A new review of face recognition software found that, when identifying gender, the software is most accurate for men with light skin and least accurate for women with dark skin. Joy Buolamwini, an MIT Media Lab researcher and computer scientist, tested three commercial gender classifiers offered as part of face recognition services. As she found, the software misidentified the gender of dark-skinned females 35 per cent of the time. By contrast, the error rate rate for light-skinned males was less than one per cent.
“Overall, male subjects were more accurately classified than female subjects replicating previous findings (Ngan et al., 2015), and lighter subjects were more accurately classified than darker individuals,” write Buolamwini and co-author Timnit Gebru in the paper. “An intersectional breakdown reveals that all classifiers performed worst on darker female subjects.”
The results mirror previous findings about the failures of face recognition software when identifying women and individuals with darker skin. As noted by Georgetown University’s Center for Privacy and Technology, these gender and racial disparities could, in the context of airport facial scans, make women and minorities more likely to be targeted for more invasive processing such as manual fingerprinting.

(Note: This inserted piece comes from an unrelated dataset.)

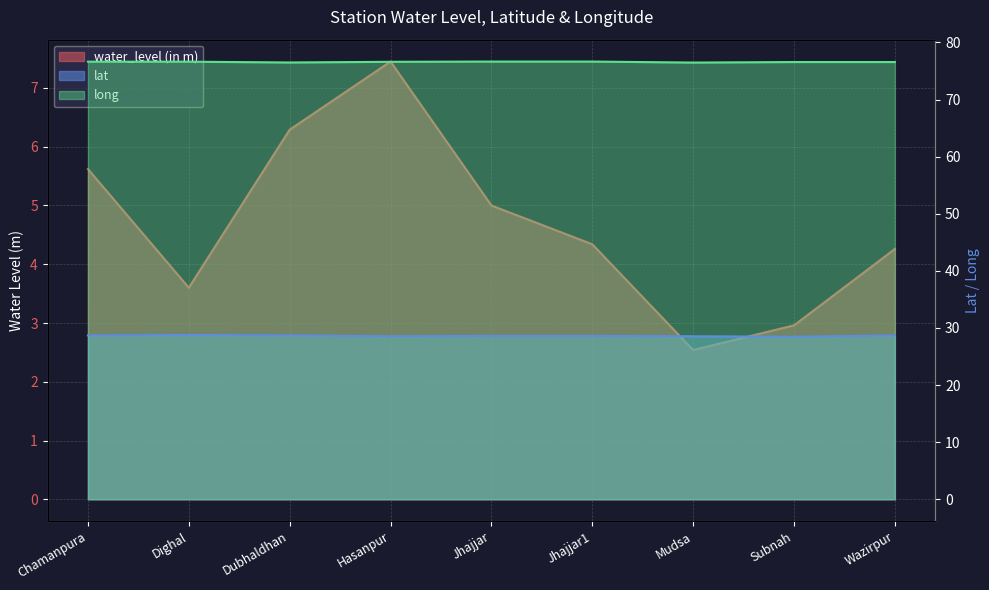

Reading left to right, what are all the values shown in this chart?

water_level (in m): 5.6	3.6	6.3	7.5	5.0	4.3	2.5	3.0	4.3
lat: 28.7	28.8	28.7	28.5	28.6	28.6	28.5	28.5	28.7
long: 76.6	76.6	76.5	76.6	76.7	76.7	76.5	76.6	76.6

All face recognition software is trained by scanning thousands upon thousands of images in a dataset, refining its ability to extract valuable datapoints and ignore what isn’t useful. As Buolamwini notes, many of these datasets are themselves biased. Adience, one gender classification benchmark, uses subjects that are 86 per cent light-skinned. Another dataset, IJB-A, uses subjects that are 79 per cent light-skinned.
Among other problems with skewed datasets, they allow companies to call their face recognition software “accurate”, when really they’re only accurate for people similar to those in the dataset: Mostly men, mostly lighter. Darker women were least represented in these data sets. 7.4 per cent of the Adiance dataset were dark-skinned women, while IJB-A was 4.4 per cent. This becomes a problem when companies rely on them.
Buolamwini tested three commercial software APIs: Microsoft’s Cognitive Services Face API, IBM’s Watson Visual Recognition API, and Face++, a Chinese computer vision company that’s provided tech for Lenovo. Buolamwini tested to see if each could reliably classify the gender of the person in each photo.
As she found, all classifiers performed better on male faces than female faces and all classifiers were least accurate when determining the gender of dark-skinned females. Face++ and IBM had a classification error rate of 34.5 and 34.7 per cent, respectively, on dark-skinned women. Both had light-skinned male error rates of less than one per cent. Microsoft’s dark-skinned female error rate was 20.8 per cent and effectively zero for light-skinned males.
Buolamwini hopes for parity in face recognition accuracy, particularly as face recognition software has become standardised in law enforcement and counterterrorism. Passengers are scanned in airports, spectators are scanned in arenas, and, in the age of iPhone X, everyone may soon be scanned by their phones. Buolamwini cites the Georgetown study, warning that as face recognition becomes standard in airports, and those who “fail” the test receive extra scrutiny, a potential feedback loop of bias could develop. In the paper, she hopes the field will embrace even more intersectional audits that look at disproportionate impacts, particularly as AI is poised to become a core part of our society.